Sortiti dal villaggio, dopo un quarto d’ora circa di cammino siamo entrati in una pianura di pura sabbia, di cui non se ne vedeva il fine. Il monaco parlava un poco la lingua franca (l’italiano corrotto del Caïro) e strada facendo non faceva altro che chiacchiarare di cose di mondo, anche troppo liberamente a segno che molte volte mi trovava imbarazzato a dargli una risposta un poco polita, poiché aveva fatto il piano di non dire che era prete; i camelieri, per lo più capi di famiglia, erano molto più modesti di lui. Io aveva quasi sempre la corona in mano, e /191/ per liberarmi da certe chiacchiare meno gravi, io rispondeva che essendo [un] pellegrino che andava al sepolcro di S.t Antonio, era obligato a far preghiere. La sera un poco prima che cadesse il sole siamo arrivati ad una piccola Wasis, dove vi era un poco di erba; là ci siamo fermati, ed abbiamo passata la notte.
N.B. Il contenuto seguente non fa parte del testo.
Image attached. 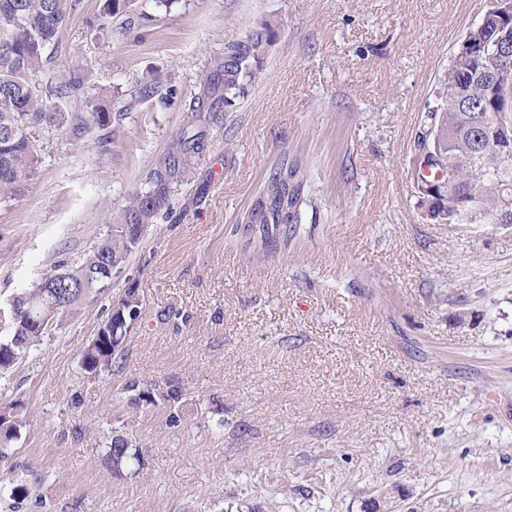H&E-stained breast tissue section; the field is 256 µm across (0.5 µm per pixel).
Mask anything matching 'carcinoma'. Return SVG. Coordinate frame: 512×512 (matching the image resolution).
Segmentation results:
<instances>
[{
    "mask_svg": "<svg viewBox=\"0 0 512 512\" xmlns=\"http://www.w3.org/2000/svg\"><path fill=\"white\" fill-rule=\"evenodd\" d=\"M134 0H104L101 18L108 20L127 11ZM78 0H0V195L24 187L38 161L37 129L62 128L69 115L52 106L55 99L74 96L75 85L61 75L54 83L40 78L47 51L56 42L69 11ZM275 29L262 23L243 39L224 44V62L203 79L202 94L193 98V112H217L232 105L230 94L243 88L260 69L263 45L273 40ZM508 91L482 74L476 64L460 68L450 64L444 78L441 103L429 113L440 126L428 167H414L417 182L424 184L442 173L438 187L422 194L426 216L440 224L512 225V167L496 166V152L512 154V131L488 130L485 148L489 158L475 164L473 129L500 107ZM204 150L202 138L188 131L169 146L166 173L155 176L150 189L135 193L119 209L116 221L77 266L62 267L18 293L11 304V334L0 338V372L12 369L49 327L75 316L84 302L109 288L112 274L138 247L142 225L152 224L169 204L173 185L186 179L195 157ZM304 173L299 165H281L268 178L260 196L242 217L244 230L257 240L260 250H272L293 232L290 217L301 199ZM137 297L130 287L115 300L106 320L83 348L82 365L98 375L112 371L121 358L133 327L130 306ZM130 400L141 408L158 402L168 407L169 423L180 421L182 389L170 385L161 391L152 386L128 385ZM21 406L0 408V458L8 455L10 442L21 425ZM106 458L115 468L142 466V456L125 434H113Z\"/></svg>",
    "mask_w": 512,
    "mask_h": 512,
    "instance_id": "cac0c4a2",
    "label": "carcinoma"
}]
</instances>
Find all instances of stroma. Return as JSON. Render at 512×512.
Returning <instances> with one entry per match:
<instances>
[{"mask_svg": "<svg viewBox=\"0 0 512 512\" xmlns=\"http://www.w3.org/2000/svg\"><path fill=\"white\" fill-rule=\"evenodd\" d=\"M81 0L45 76L64 71L106 125L45 128L21 191L0 196V336L14 296L79 263L148 190L183 127L205 149L139 248L12 372L24 424L0 462L18 512H512V226L439 224L418 205L425 114L486 0H135L129 33ZM261 70L218 116L193 113L226 42L261 22ZM161 81L150 100L141 84ZM307 181L276 250L241 218L273 170ZM135 287L118 368L80 352ZM183 389L138 410L130 382ZM145 465L115 474L113 431Z\"/></svg>", "mask_w": 512, "mask_h": 512, "instance_id": "stroma-1", "label": "stroma"}]
</instances>
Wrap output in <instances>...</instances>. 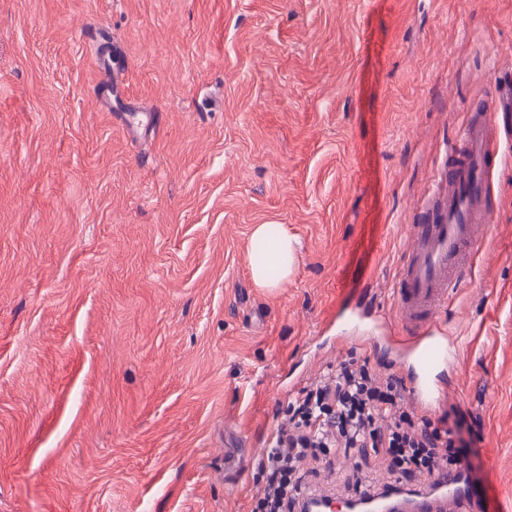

Fra i camelieri due erano uomini fatti da trenta a quarant’anni, persone che facevano i loro affari, il terzo era un giovane di vent’anni circa e faceziava anche volontieri. cena e conversazione la prima notte nel deserto. Fatta la nostra modica cena venuta dall’ospizio, si fece un poco di conversazione per quanto fù possibile con persone che per una parte non comprendono abbastanza, e per l’altra sono piene e regurgitanti di passioni materiali: ho voluto domandare a quel monaco se aveva voti, ma egli mi disse rotondo che no; [p. 307] fra noi, disse, non [ci] sono voti, ma solamente, una volta fatti monaci non possiamo più prendere moglie, poco presso lo stesso come in Abissinia; allora io ho voluto incalzare un poco il discorso dicendo che forse sarebbe stato meglio prendere moglie che fare certe cose che non vanno bene, alludendo a certi atti veduti nella giornata; allora egli si mise a ridere, ben vedendo che non aveva capito, o che il filo non è entrato nell’ago. Ho cangiato discorso e gli ho domandato se pagavano tributi al governo, egli rispose che i tributi si pagavano al Patriarca, pagate molto[?] dissi, più della metà di quanto si raccoglie, egli rispose; [ripresi:] il Patriarca cosa ne fa? Egli paga il governo [concluse il monachello].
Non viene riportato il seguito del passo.